> [What the exercise asks]:
An exact copy of the data is required, with no pictures in it.

> [Given information]:
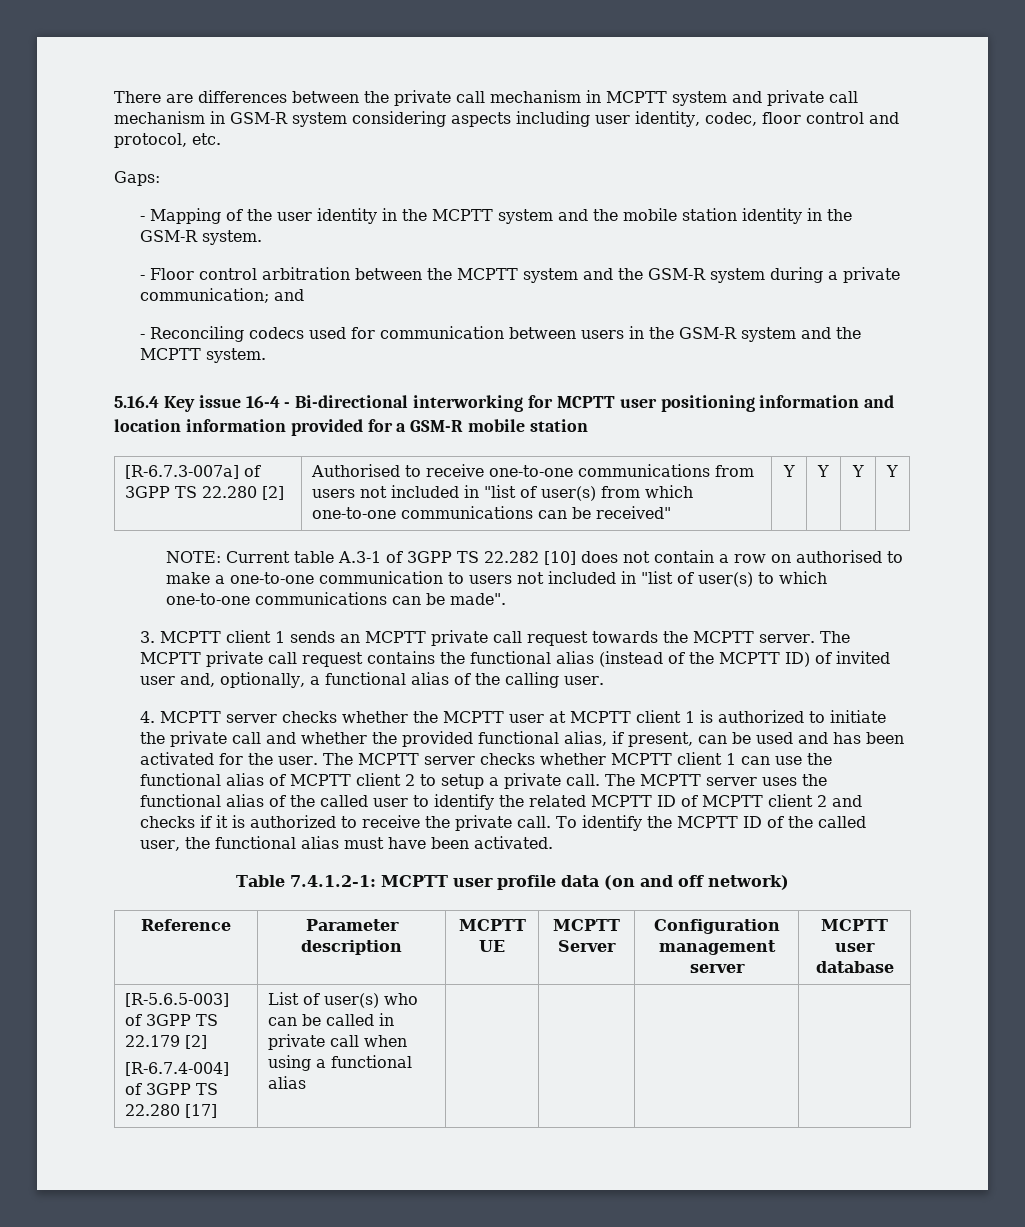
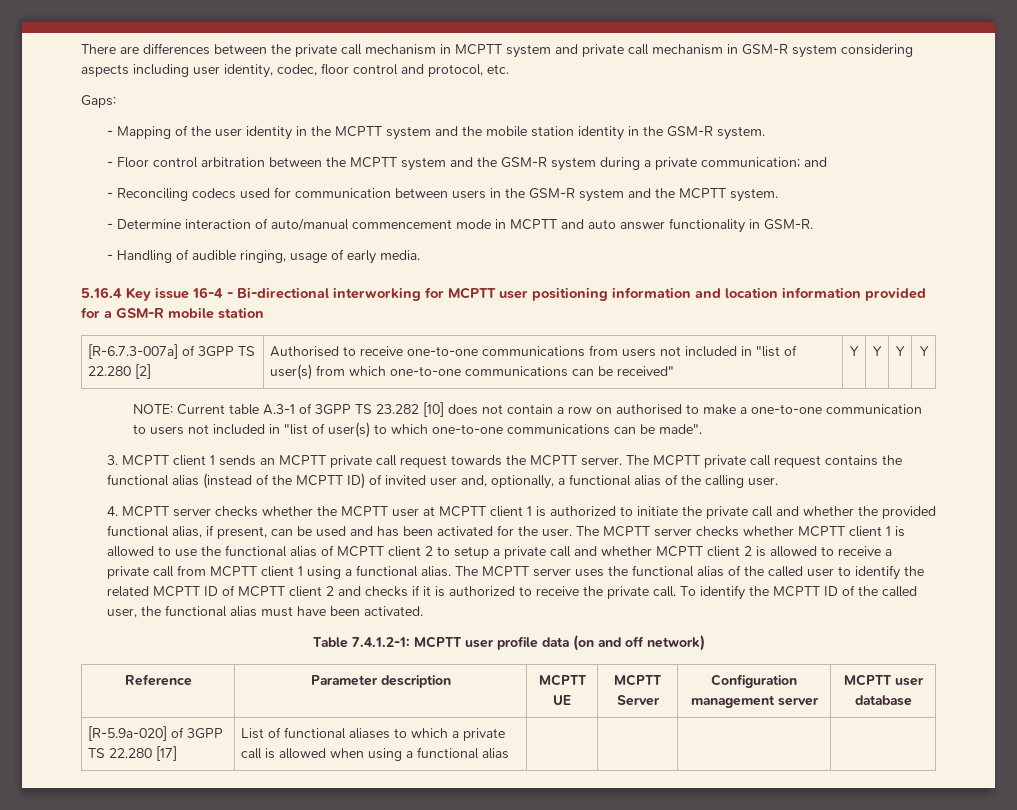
(267, 355) none -> [106,218,813,233] [106,249,420,264] // - Determine interaction of auto/manual commencement mode in MCPTT and auto answer functionality in GSM-R. // - Handling of audible ringing, usage of early media.
[484,551,540,563] 22.282 -> [375,404,419,414] 23.282
[741,756,771,765] can -> [894,526,905,537] [106,546,171,557] is allowed to
[566,774,601,786] call. -> [549,546,892,557] [106,565,451,579] call and whether MCPTT client 2 is allowed to receive a private call from MCPTT client 1 using a functional alias.
[125,993,230,1007] [125,1014,219,1026] [125,1035,208,1049] [125,1062,230,1076] [R-5.6.5-003] of 3GPP TS 22.179 [2] // [R-6.7.4-004] -> [88,726,168,741] [R-5.9a-020]
[324,993,419,1008] [268,1013,395,1026] [268,1034,360,1050] user(s) who can be called in private call -> [284,727,506,741] [241,748,327,759] functional aliases to which a private call is allowed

> [Solution to this exercise]:
(267, 355) none -> [106,218,813,233] [106,249,420,264] // - Determine interaction of auto/manual commencement mode in MCPTT and auto answer functionality in GSM-R. // - Handling of audible ringing, usage of early media.
[484,551,540,563] 22.282 -> [375,404,419,414] 23.282
[741,756,771,765] can -> [894,526,905,537] [106,546,171,557] is allowed to
[566,774,601,786] call. -> [549,546,892,557] [106,565,451,579] call and whether MCPTT client 2 is allowed to receive a private call from MCPTT client 1 using a functional alias.
[125,993,230,1007] [125,1014,219,1026] [125,1035,208,1049] [125,1062,230,1076] [R-5.6.5-003] of 3GPP TS 22.179 [2] // [R-6.7.4-004] -> [88,726,168,741] [R-5.9a-020]
[324,993,419,1008] [268,1013,395,1026] [268,1034,360,1050] user(s) who can be called in private call -> [284,727,506,741] [241,748,327,759] functional aliases to which a private call is allowed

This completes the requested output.